You're reading: Hip Hop Hooray! at Tchaikovsky

Finally there's a club in Kyiv that's actually playing music you can dance to

Not so long ago in Kyiv the choice of music for clubbing fans was limited  to techno house, disco house, or hard house, and it was all crap. Hearing the same lame music in any number of different clubs week in, week out, not only gave boring a new meaning in this city, it also made new club openings a virtual non-event: As the saying goes, you can dress up a pig and take it out, but it’s still a pig.

Lately, however, a new trend has come into being, thanks to one of Kyiv’s most central and accessible clubs, Tchaikovsky, and that new trend – to be welcomed by one and all – is hip hop.

Every Thursday night for the last five weeks Tchaikovsky has been serving up sexy, rump-shaking music till the wee hours. It’s music that doesn’t let Ukrainian men and women get away with the pathetic white-person dances they usually perform to those awful 4/4 house beats. Hip hop/R’n’B music does away with the fist-pumping, the hand-flailing, and all the other ridiculous motions that prevail at every other city club, and instead welcomes in all that nasty, sweaty, bump-and-grind, hip-and-ass grooving soul that can make American dance floors truly sexy.

Hip hop has become America’s signature black music in the way jazz was back in the first half of the 20th century. And like that genre, it has spread all over the world. Now, in Ukraine, it’s being put to a good use.

But all the popularity says nothing of the laid-back style and sexual culture that hip hop represents.

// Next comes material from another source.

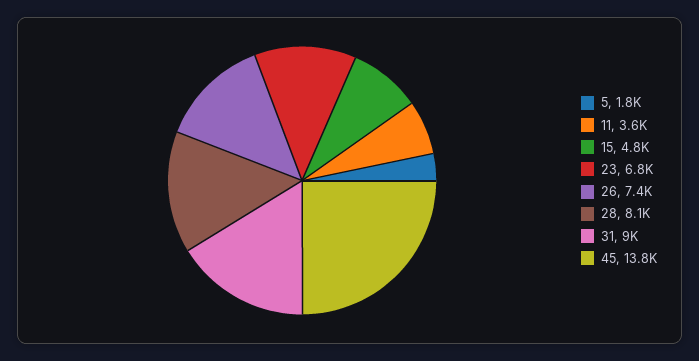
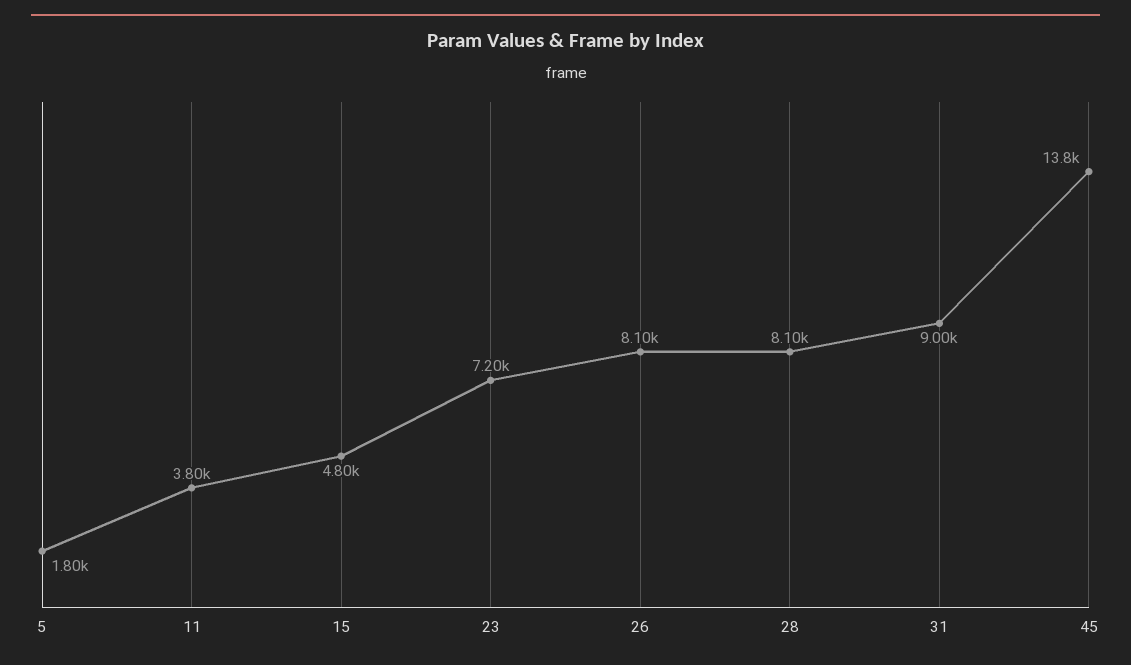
11: 3600 -> 3800
23: 6800 -> 7200
26: 7400 -> 8100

Its appearance in Kyiv says a lot about how chill some city clubs and clubbers are finally starting to be.

The Thursday night R’n’B/hip hop parties at Tchaikovsky started out simply enough. Small black and red flyers that read “R’n’B party” were being handed out to weekend clubbers, and originally few people took notice. That first Thursday, Tchaikovsky was only about half full, but of those who were there, few were part of the reigning “I wear my sunglasses at night” club culture that so often manifests itself in this town. There were more people wearing FUBU shirts, American football jerseys, baggy blue jeans and sneakers. That’s more my kind of scene.

By the second night the crowd had thickened out a bit. The flyers were larger and more explicit in getting across the message that, yes, there is hip hop music in Kyiv. And the music was as good as the first night, too, with no delving into the typical Kyiv house tracks that are often played to appease those without the rhythm to groove to anything else. And best of all, to Kyiv’s “cool” crowd, these hip hop/R’n’B nights were still off the radar.

Naturally, despite Friday’s being a working day, I made sure to attend the third Thursday in the series, happy to simply be a part of a proper music scene, such as I had longed for when I settled down here nearly three years ago. These nights have quickly taken hold of me; I caught myself at one point that third night facing the bar, looking to order a drink, when a track by Ja Rule started playing loud and proud, and I thought for a moment I was actually back in Toronto at the popular Fluid Lounge. I expected to turn around and a see a mixed crowd of Latinos, African-Canadians and others bumping and grinding to the music. But I was in Kyiv, and I’ve never felt so at home.

The fourth Thursday finally produced the local “in” crowd of sunglass- and high-heel clad dorks, who were as obvious in their wealth as in their inability to dance, but that didn’t matter much anyway. I had come with a group of Dutch and Ukrainian friends who appreciate good music – and who know how to make promoters smile. My friend Joop handed one such promoter, who had been sitting outside in a styled-out 60s Chevrolet convertible, a two-foot-long cigar even as a camera crew were trying to conduct an interview with him and his cohorts. Inside we lit up similar stogies and proceeded to make ourselves right at home. The promoters caught up with us and invited us back the following week.

We gave away free passes to that night, and went back ourselves, too. The Thursday night hip hop/R’n’B series at Tchaikovsky continues. Let the true urban culture reign.

Tchaikovsky

1 Bessarabska Square, entrance near Metrograd, 234-7406.

Hip hop/R‘n’B nights every Thursday.

Hr 50 for men, free for women.

Free admission with guest pass or club card.